**Given request**
Condense the paragraph beginning "After sitting 20 years" from the Case DC tractor thread below into a short bulleted list that keeps its main facts.

-- BEGIN Reading passage --

# Case DC Running issues



## svarel (May 6, 2011)

After sitting 20 years pulled tractor up and replaced points condensor and starter switch, put fuel in and tractor started. Since then have changed oil, and filter, fluched raditor twice, went trhough the starter, replaced battery and altenator. Tractor would run great but after using a l;ittle bit and bouncing around tractor would start sputtering and dying taking out of gear and throttling down it would catch again or eventually die. So replaced plug wires, cap, rotor, plugs, throughly cleaned gas tank, added a second fuel filter, rebuilt the carb with a kit from Napa for Zenith carbs. Now the tractor doesn't idle at all. A friend who is an auto mechanic played with adjusting and could not get to work. Anyone have any suggestions? Every orfice appears open and fine. Would the floats being misadjusted be the cause? Appreciate any and all help!!!


----------



## Hoodoo Valley (Nov 14, 2006)

Welcome to the forum!


----------



## Evanedward (Mar 17, 2011)

Wecome to TractorForum. My 1950 Case D (same as DC but with standard axle) is sitting around to much and has some of the same problems. Last year I cleaned the gas tank. I think the carb should be cleaned from to much old gas. Did you check the timing? Heres hoping you find the problem. I've had problems over the years with certain gasoline. Once it was some winter blend gas that frosted up the intake manifold. I drained that and replaced it with new and that was it. I think these old guy's just prefered the old leaded gas.


----------



## svarel (May 6, 2011)

Still searching for help on my issue with my case dc..... I also would like to know how someone would check the timing and adjust if needed. Not sure if thats it or not. Dang thing idled so good before but when tried to say plow after a little bit of jsotling around it would start spurting like didnt have gas. So rebuilt the carb. Now can't get it to idle right if at all. anyone know much about these? Help!!!!


----------

-- END Reading passage --
-- BEGIN Extracted information --

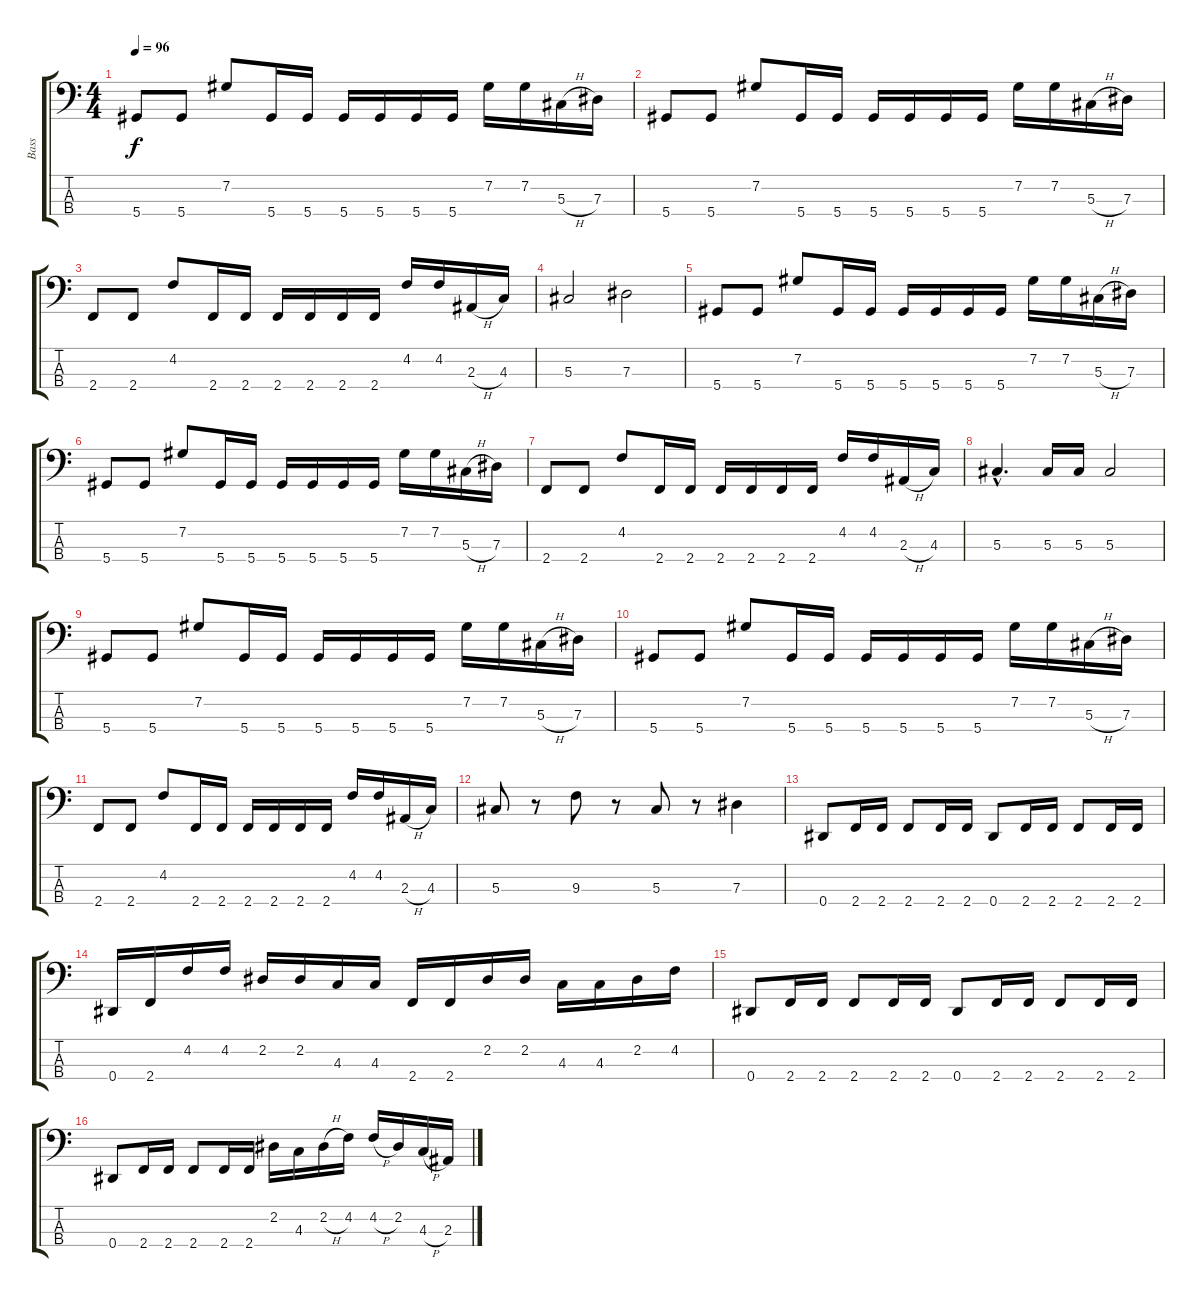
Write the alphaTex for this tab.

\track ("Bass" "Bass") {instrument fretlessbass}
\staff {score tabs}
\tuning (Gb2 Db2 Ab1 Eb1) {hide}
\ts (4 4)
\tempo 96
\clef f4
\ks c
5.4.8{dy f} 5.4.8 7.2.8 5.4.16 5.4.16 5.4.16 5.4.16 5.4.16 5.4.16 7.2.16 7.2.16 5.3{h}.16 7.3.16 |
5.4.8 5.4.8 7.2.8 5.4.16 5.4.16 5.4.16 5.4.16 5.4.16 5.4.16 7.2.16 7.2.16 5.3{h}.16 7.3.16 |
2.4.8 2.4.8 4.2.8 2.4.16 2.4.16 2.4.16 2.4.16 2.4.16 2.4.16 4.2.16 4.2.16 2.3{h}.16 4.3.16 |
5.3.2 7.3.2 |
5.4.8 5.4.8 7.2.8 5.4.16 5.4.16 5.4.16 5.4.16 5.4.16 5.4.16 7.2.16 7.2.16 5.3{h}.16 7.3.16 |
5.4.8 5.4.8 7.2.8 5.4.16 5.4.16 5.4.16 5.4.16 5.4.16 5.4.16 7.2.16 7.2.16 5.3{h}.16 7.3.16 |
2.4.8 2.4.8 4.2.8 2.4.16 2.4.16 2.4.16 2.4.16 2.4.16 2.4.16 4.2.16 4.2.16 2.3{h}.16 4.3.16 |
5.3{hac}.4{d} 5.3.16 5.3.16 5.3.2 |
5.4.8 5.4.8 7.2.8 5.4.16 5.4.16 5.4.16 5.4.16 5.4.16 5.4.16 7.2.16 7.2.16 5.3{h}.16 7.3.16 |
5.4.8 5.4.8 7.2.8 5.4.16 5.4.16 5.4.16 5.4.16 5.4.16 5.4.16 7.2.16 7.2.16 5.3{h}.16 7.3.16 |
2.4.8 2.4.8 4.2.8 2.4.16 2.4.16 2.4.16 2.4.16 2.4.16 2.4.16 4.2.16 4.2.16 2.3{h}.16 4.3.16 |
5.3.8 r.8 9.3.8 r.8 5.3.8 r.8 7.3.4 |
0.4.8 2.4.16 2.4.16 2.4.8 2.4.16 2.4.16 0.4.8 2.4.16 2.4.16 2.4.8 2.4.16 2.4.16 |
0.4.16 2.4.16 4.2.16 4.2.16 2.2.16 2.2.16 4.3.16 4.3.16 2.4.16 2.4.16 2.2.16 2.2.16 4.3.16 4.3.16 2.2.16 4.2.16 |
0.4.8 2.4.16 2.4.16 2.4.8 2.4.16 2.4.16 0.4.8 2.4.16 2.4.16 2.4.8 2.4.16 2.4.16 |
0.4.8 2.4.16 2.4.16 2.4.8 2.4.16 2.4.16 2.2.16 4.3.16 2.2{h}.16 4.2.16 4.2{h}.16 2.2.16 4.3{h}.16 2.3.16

-- END Extracted information --
-- BEGIN Extracted information --

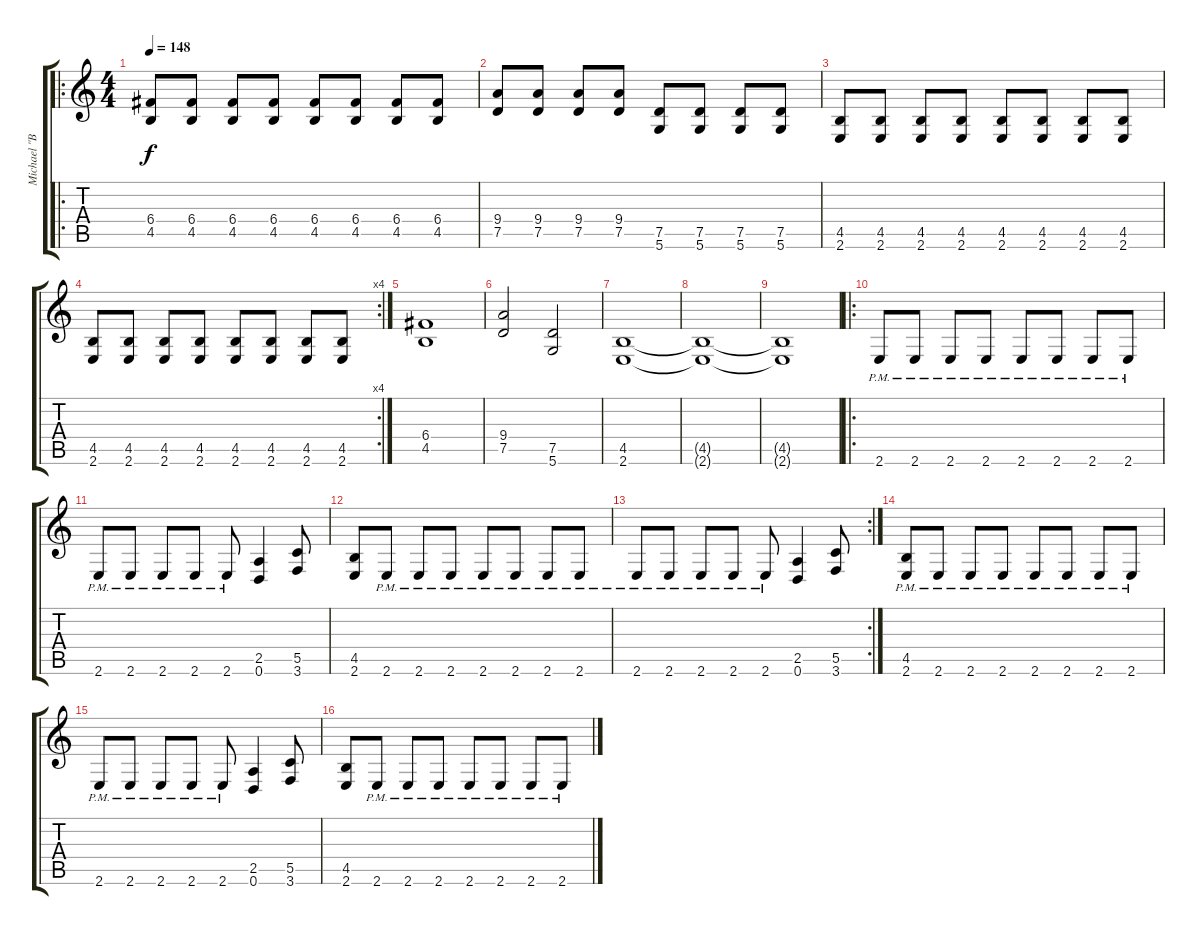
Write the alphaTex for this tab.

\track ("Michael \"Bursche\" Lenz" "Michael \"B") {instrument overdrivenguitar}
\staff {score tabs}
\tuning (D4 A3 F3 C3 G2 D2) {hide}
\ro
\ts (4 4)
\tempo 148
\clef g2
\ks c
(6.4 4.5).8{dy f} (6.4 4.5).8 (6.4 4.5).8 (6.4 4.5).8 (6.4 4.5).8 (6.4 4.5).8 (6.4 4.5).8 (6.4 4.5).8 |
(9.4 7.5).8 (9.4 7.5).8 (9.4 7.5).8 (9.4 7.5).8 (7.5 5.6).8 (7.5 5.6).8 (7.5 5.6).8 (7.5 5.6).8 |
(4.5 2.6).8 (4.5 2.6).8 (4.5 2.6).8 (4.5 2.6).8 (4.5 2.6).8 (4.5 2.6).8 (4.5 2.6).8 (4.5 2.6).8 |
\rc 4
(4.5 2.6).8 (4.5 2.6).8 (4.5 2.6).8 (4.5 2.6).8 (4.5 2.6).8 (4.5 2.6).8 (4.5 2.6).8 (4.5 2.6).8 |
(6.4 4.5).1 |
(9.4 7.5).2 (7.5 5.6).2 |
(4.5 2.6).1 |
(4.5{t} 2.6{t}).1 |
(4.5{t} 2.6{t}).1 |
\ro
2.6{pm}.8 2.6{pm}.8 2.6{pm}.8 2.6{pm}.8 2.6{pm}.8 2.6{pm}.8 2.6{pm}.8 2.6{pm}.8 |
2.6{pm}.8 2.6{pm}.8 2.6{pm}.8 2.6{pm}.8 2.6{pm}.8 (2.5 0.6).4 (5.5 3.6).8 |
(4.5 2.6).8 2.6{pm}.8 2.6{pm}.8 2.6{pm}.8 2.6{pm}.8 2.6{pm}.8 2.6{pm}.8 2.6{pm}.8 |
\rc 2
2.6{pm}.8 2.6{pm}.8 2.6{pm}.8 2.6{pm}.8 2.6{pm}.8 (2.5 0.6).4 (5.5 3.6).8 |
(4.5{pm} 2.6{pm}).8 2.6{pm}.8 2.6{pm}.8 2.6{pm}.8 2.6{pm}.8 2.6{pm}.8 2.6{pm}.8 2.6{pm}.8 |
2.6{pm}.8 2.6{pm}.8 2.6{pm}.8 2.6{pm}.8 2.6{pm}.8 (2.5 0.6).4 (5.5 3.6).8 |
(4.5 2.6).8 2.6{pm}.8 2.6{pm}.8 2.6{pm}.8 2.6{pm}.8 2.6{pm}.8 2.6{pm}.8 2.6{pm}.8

-- END Extracted information --
-- BEGIN Extracted information --

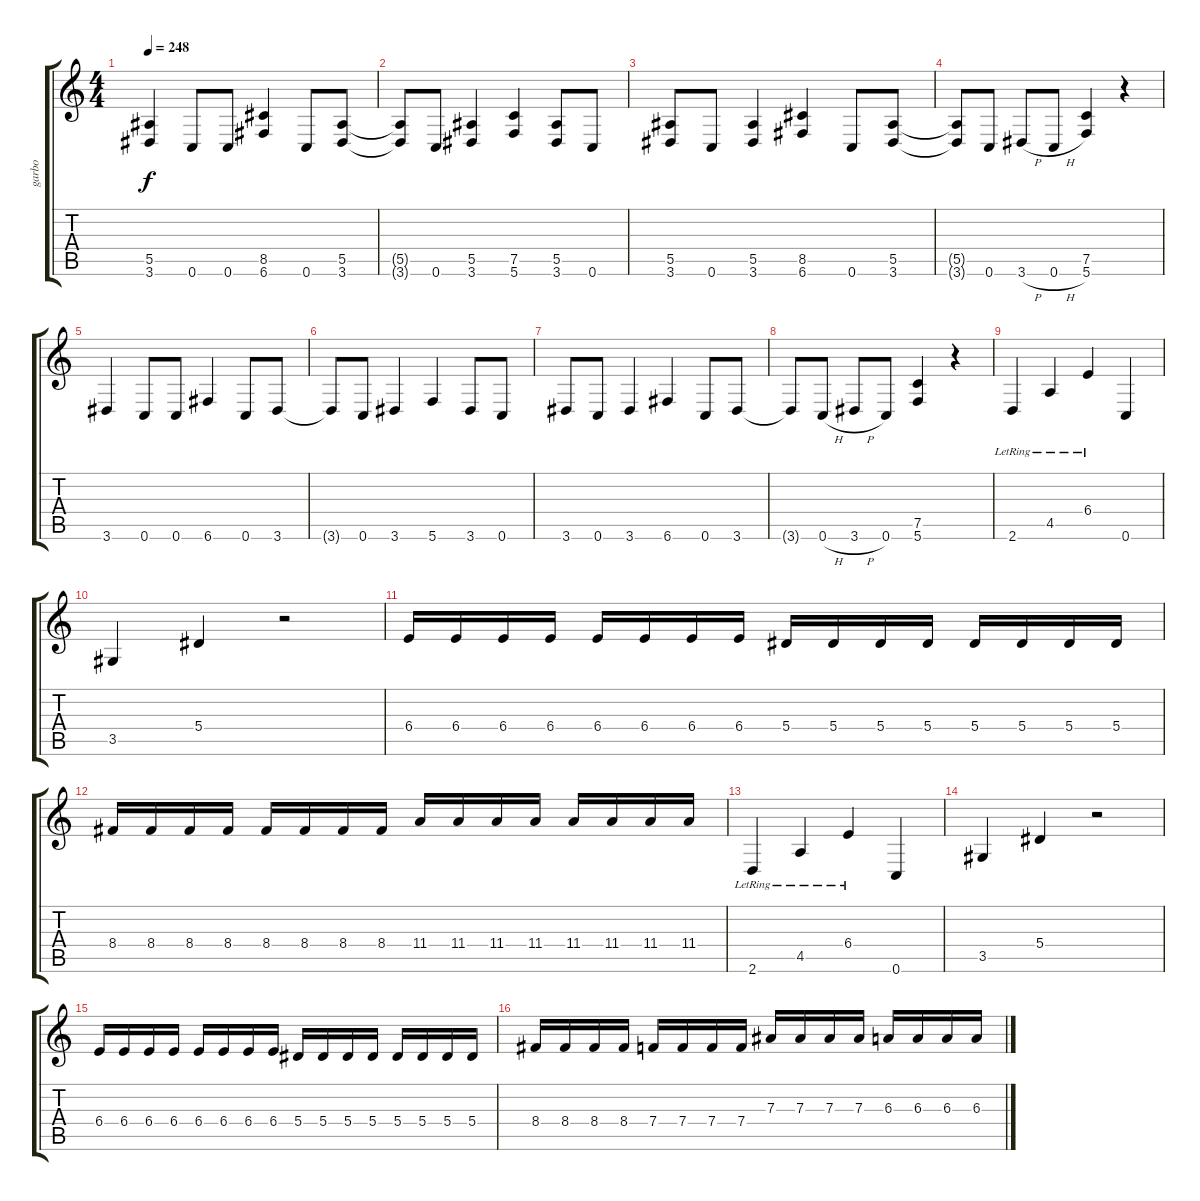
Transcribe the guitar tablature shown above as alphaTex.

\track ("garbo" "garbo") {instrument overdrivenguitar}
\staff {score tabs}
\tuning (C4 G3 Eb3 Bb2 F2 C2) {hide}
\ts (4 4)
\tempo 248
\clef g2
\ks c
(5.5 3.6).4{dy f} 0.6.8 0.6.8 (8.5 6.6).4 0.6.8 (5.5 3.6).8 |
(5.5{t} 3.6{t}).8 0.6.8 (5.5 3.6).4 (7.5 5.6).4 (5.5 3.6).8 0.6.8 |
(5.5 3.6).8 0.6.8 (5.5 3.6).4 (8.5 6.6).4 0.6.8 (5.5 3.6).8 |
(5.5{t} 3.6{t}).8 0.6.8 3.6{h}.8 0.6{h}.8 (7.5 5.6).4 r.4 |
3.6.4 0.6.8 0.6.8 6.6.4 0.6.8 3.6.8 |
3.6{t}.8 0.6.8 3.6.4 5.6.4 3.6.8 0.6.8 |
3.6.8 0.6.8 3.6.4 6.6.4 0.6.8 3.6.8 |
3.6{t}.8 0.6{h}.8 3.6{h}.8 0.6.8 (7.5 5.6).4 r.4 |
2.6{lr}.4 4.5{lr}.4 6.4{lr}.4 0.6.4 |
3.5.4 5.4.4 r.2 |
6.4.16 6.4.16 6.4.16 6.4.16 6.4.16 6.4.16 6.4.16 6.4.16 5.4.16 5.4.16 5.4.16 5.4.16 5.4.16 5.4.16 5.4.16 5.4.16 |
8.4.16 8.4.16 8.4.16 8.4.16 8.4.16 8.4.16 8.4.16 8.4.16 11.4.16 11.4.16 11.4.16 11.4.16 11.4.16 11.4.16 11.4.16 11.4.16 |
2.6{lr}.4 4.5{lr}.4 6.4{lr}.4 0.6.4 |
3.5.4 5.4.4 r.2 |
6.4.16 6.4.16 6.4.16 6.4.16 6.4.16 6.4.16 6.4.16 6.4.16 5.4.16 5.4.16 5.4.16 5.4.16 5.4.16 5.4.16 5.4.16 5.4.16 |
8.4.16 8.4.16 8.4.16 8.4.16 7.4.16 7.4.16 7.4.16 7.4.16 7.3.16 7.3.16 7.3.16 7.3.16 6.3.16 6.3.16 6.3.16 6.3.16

-- END Extracted information --

**Task solution**
- After the tractor sat 20 years, the owner replaced the points, condenser and starter switch, added fuel, and it started.
- Since then: oil and filter changed, radiator flushed twice, starter gone through, battery and alternator replaced.
- It ran well, but after a little use and bouncing around it would sputter and die. Taken out of gear and throttled down, it would either catch again or eventually die.
- Next fixes: new plug wires, cap, rotor and plugs; gas tank thoroughly cleaned; a second fuel filter added; carb rebuilt with a Napa kit for Zenith carbs.
- Now it doesn't idle at all, and an auto mechanic friend couldn't get it working by adjusting it.
- Every orifice appears open. The owner asks whether misadjusted floats could be the cause and requests suggestions.